Vahrenholt: Die Bundesregierung hat offenbar nicht begriffen, daß sie deshalb mit dem Versuch, LNG von Katar, Israel oder Kanada zu bekommen gescheitert ist, weil diese Länder keine Zwei-, sondern Zwanzig-Jahres-Verträge wollen. Denn für die Lieferung müssen sie die nötige Infrastruktur schaffen, die sich aber nur lohnt, wenn die Abnahme für längere Zeit sicher ist. Doch das wiederum wollte Herr Habeck nicht, wegen des Klimaschutzes. Er hat Israelis und Kataris wörtlich gesagt, in sieben Jahren brauchen wir euer Gas nicht mehr! Und nun stehen wir da und machen uns abhängig von amerikanischem Flüssigerdgas – mit absehbaren Folgen, die aber einfach ignoriert werden. Ja, da ist die nächste Krise natürlich programmiert! Zumal China, wegen seiner schwächelnden Wirtschaft, in diesem Jahr 14 Prozent weniger Gas verbraucht hat, das damit dem Markt zur Verfügung stand. Springt die chinesische Wirtschaft jedoch wieder an, fliegt uns der LNG-Preis auch deshalb erneut um die Ohren. Darum gibt es nur eines: Deutschland muß mit der dümmsten Energiepolitik der Welt endlich aufhören!

Was meinen Sie genau, die Energiewende an sich oder nur die inkompetente Art, mit der sie erst unter Merkel, dann unter der Ampel umgesetzt worden ist?

Vahrenholt: Natürlich gehören auch Solar und Wind zum Energiemix.
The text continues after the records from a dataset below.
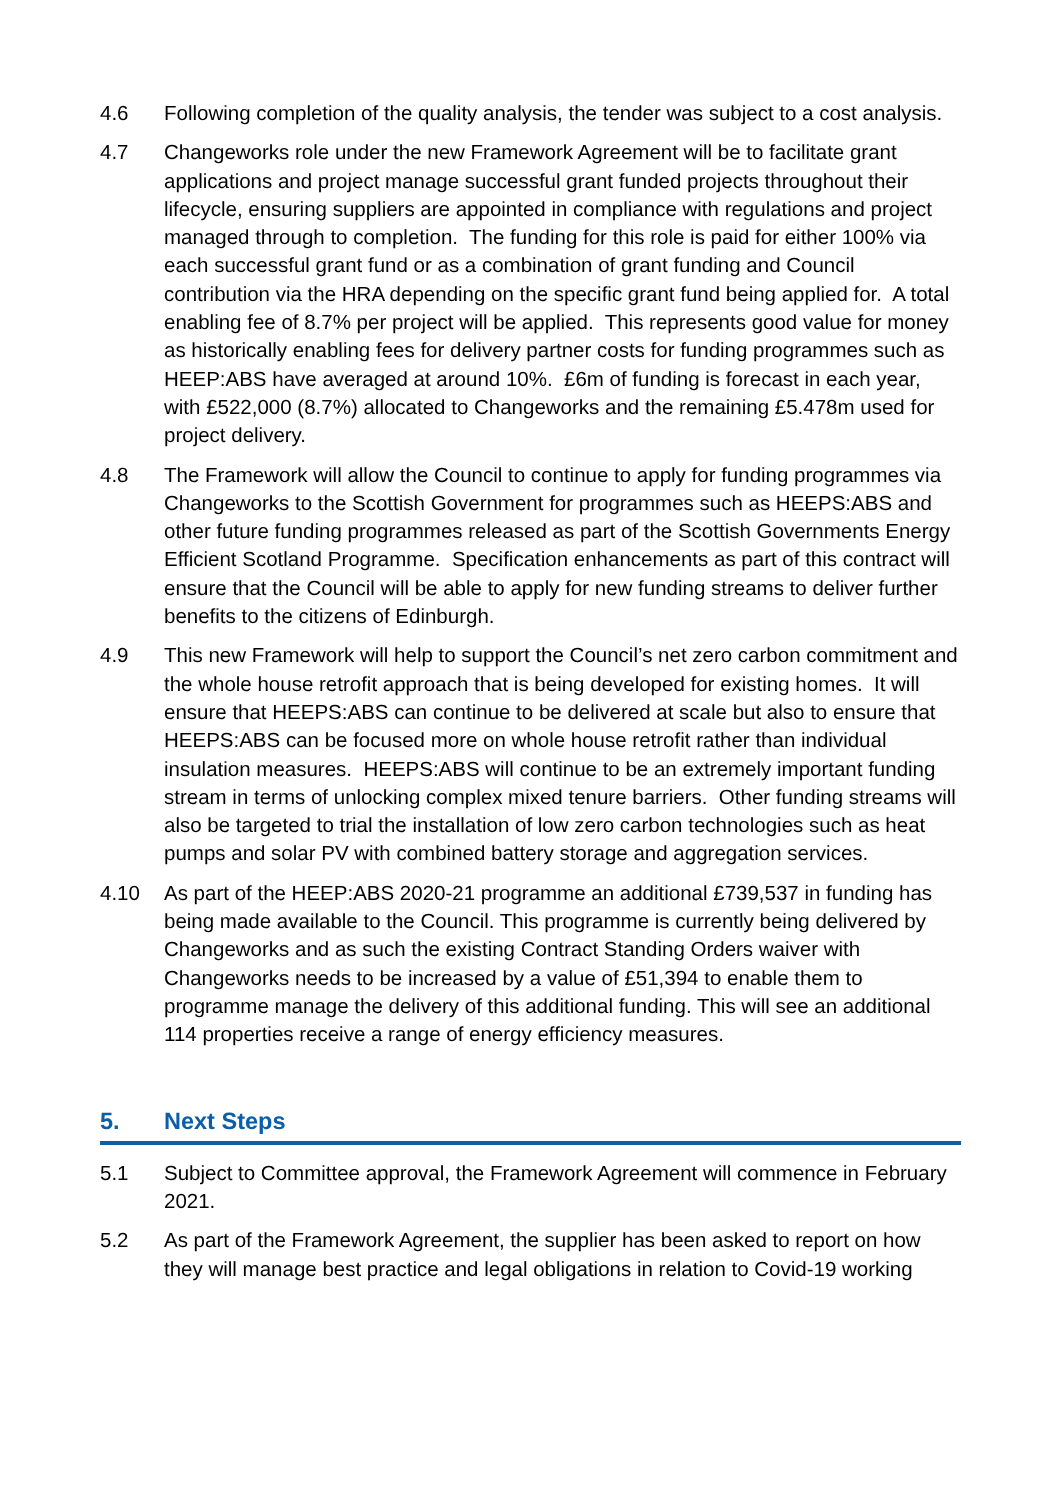4.6 Following completion of the quality analysis, the tender was subject to a cost analysis.
4.7 Changeworks role under the new Framework Agreement will be to facilitate grant applications and project manage successful grant funded projects throughout their lifecycle, ensuring suppliers are appointed in compliance with regulations and project managed through to completion. The funding for this role is paid for either 100% via each successful grant fund or as a combination of grant funding and Council contribution via the HRA depending on the specific grant fund being applied for. A total enabling fee of 8.7% per project will be applied. This represents good value for money as historically enabling fees for delivery partner costs for funding programmes such as HEEP:ABS have averaged at around 10%. £6m of funding is forecast in each year, with £522,000 (8.7%) allocated to Changeworks and the remaining £5.478m used for project delivery.
4.8 The Framework will allow the Council to continue to apply for funding programmes via Changeworks to the Scottish Government for programmes such as HEEPS:ABS and other future funding programmes released as part of the Scottish Governments Energy Efficient Scotland Programme. Specification enhancements as part of this contract will ensure that the Council will be able to apply for new funding streams to deliver further benefits to the citizens of Edinburgh.
4.9 This new Framework will help to support the Council’s net zero carbon commitment and the whole house retrofit approach that is being developed for existing homes. It will ensure that HEEPS:ABS can continue to be delivered at scale but also to ensure that HEEPS:ABS can be focused more on whole house retrofit rather than individual insulation measures. HEEPS:ABS will continue to be an extremely important funding stream in terms of unlocking complex mixed tenure barriers. Other funding streams will also be targeted to trial the installation of low zero carbon technologies such as heat pumps and solar PV with combined battery storage and aggregation services.
4.10 As part of the HEEP:ABS 2020-21 programme an additional £739,537 in funding has being made available to the Council. This programme is currently being delivered by Changeworks and as such the existing Contract Standing Orders waiver with Changeworks needs to be increased by a value of £51,394 to enable them to programme manage the delivery of this additional funding. This will see an additional 114 properties receive a range of energy efficiency measures.
5. Next Steps
5.1 Subject to Committee approval, the Framework Agreement will commence in February 2021.
5.2 As part of the Framework Agreement, the supplier has been asked to report on how they will manage best practice and legal obligations in relation to Covid-19 working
Erneuerbare Energien sind aber bekanntlich nicht grundlastfähig, weshalb man für jedes Windrad und jedes Solarpanel Kapazitäten eines konventionellen Kraftwerks bereithalten muß, wenn Wind und Sonne uns im Stich lassen. Denn wettbewerbsfähige Speichertechnologien, etwa durch Wasserstoff werden wir in diesem Jahrzehnt nicht mehr bekommen.

Aber sind Sie nicht ein Förderer regenerativer Energien?

Vahrenholt: Ja, bei Shell habe ich Solar vorangebracht und bei Repower und RWE die Windenergie und ich bin stolz darauf, daß eine der ersten Windkraftanlagen in der Nordsee nach mir „Fritz“ genannt wurde. Doch zu glauben, wir könnten allein mit regenerativer Energie unseren Bedarf als Industrienation sichern, ist ein großer Irrtum! 

Wir beziehen aber doch schon vierzig Prozent aus den erneuerbaren Energien. 

Vahrenholt: Vierzig Prozent unseres Strom-, aber nicht unseres gesamten Energiebedarfs! Da decken Wind und Sonne gerade einmal gut fünf Prozent der gesamten Primärenergie – also einschließlich Verkehr und Wärme – ab. Weltweit sind es übrigens sogar nur gut zwei Prozent. Wer angesichts dessen glaubt, daß wir – wie politisch geplant – in acht Jahren weitgehend auf Erneuerbare umsteigen können, der wird sehr schlimm scheitern. 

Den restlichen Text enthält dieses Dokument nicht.